From Maggie Barron. You can reach her at maggie[AT]borderstan.com and follow her on Twitter @rookerysf.
I graduated from kindergarten about 25 years ago, yet I still struggle with its central lesson: sharing.
Back in the day, I looked around at the runny-nosed kids mashing together different play-dough colors, breaking the crayons in half and leaving the caps off the glue sticks. “Ownership…” my five-year-old brain thought, “means having all of the crayons.” And thus a little capitalist was born.
A quarter century later, and my way of thinking is showing signs of age. Today, the mark of a savvy city-dweller isn’t how much they own, but how much they can get away with not owning. It’s no longer a virtue to own a car you only use on weekends, or camping equipment you only use once a year.

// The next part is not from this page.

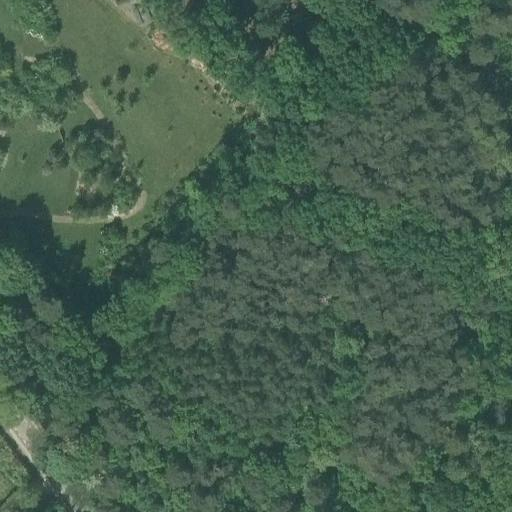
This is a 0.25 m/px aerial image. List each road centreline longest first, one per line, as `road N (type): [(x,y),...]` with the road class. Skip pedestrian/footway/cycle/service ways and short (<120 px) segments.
road 1 (track): [(435,511),(0,282)]
road 2 (track): [(505,59),(467,346),(456,387),(396,511)]
road 3 (tertiary): [(83,511),(0,398)]
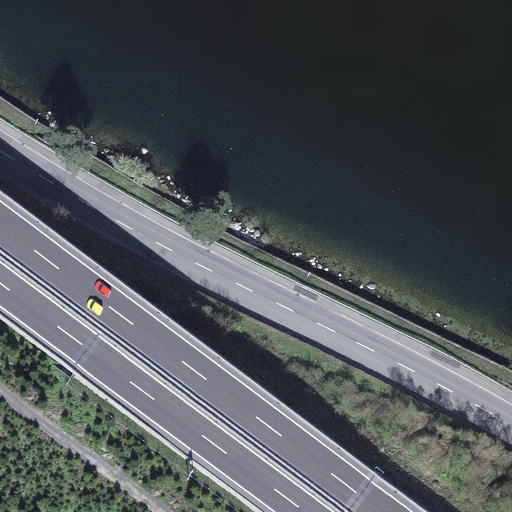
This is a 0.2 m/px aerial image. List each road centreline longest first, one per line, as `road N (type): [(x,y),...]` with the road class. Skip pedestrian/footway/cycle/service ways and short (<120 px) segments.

There’s certainly a lot of sharing going on in DC. We have the best bike sharing system in the country, and are one of the top 5 cities for car sharing. You can share office space, kitchen space, tools with your neighbor – pretty much anything you can think of you can borrow or rent from someone else in DC. As The Atlantic recently put it, collective ownership is “less a fleeting fad and more an essential piece of how we’ll live in an increasingly dense, urbanized world.”
It’s been hard for me to wrap my head around, which is especially embarrassing because my husband actually works for a peer-to-peer car sharing company. As he talks about trust, community-building and cost-savings, I am secretly thinking to myself “Wait, is someone going to be touching my stuff?”
Is there hope for people like me? The truth is, I want to be the kind of person who likes to share. I agree that it uses resources more efficiently, is more economical and provides an opportunity to meet new people, many of whom have probably evolved from their play-dough mashing days.
I am trying to take baby steps. Recently we rented a neighbor’s car for a few hours, and the whole time I felt oddly transgressive, as if I had borrowed it without asking. “They are really just giving us their car? We could be weirdos!” I said. “But we’re not,” answered my husband. But we could be, I thought.
We have also signed on to DogVacay, a website that matches people who need dog sitters with others willing to host – sort of the “Airbnb for dogs.” Our first hosting experience, for a shar-pei mix named Howard Zinn, was similar to babysitting for a stranger’s child for five days, and about as much fun. (Howard wasn’t so much into being a member of the sharing economy as he was into drooling and chewing on socks.) It did pay almost $200, though. So mixed success.
But I am going to persevere. While I think that in many cases “sharing” is a misnomer for this new trend (many of the services are really “renting” or “paying someone to do something for you,” which is slightly different), in small doses it might even be good for me. As long as I can still keep my own crayons.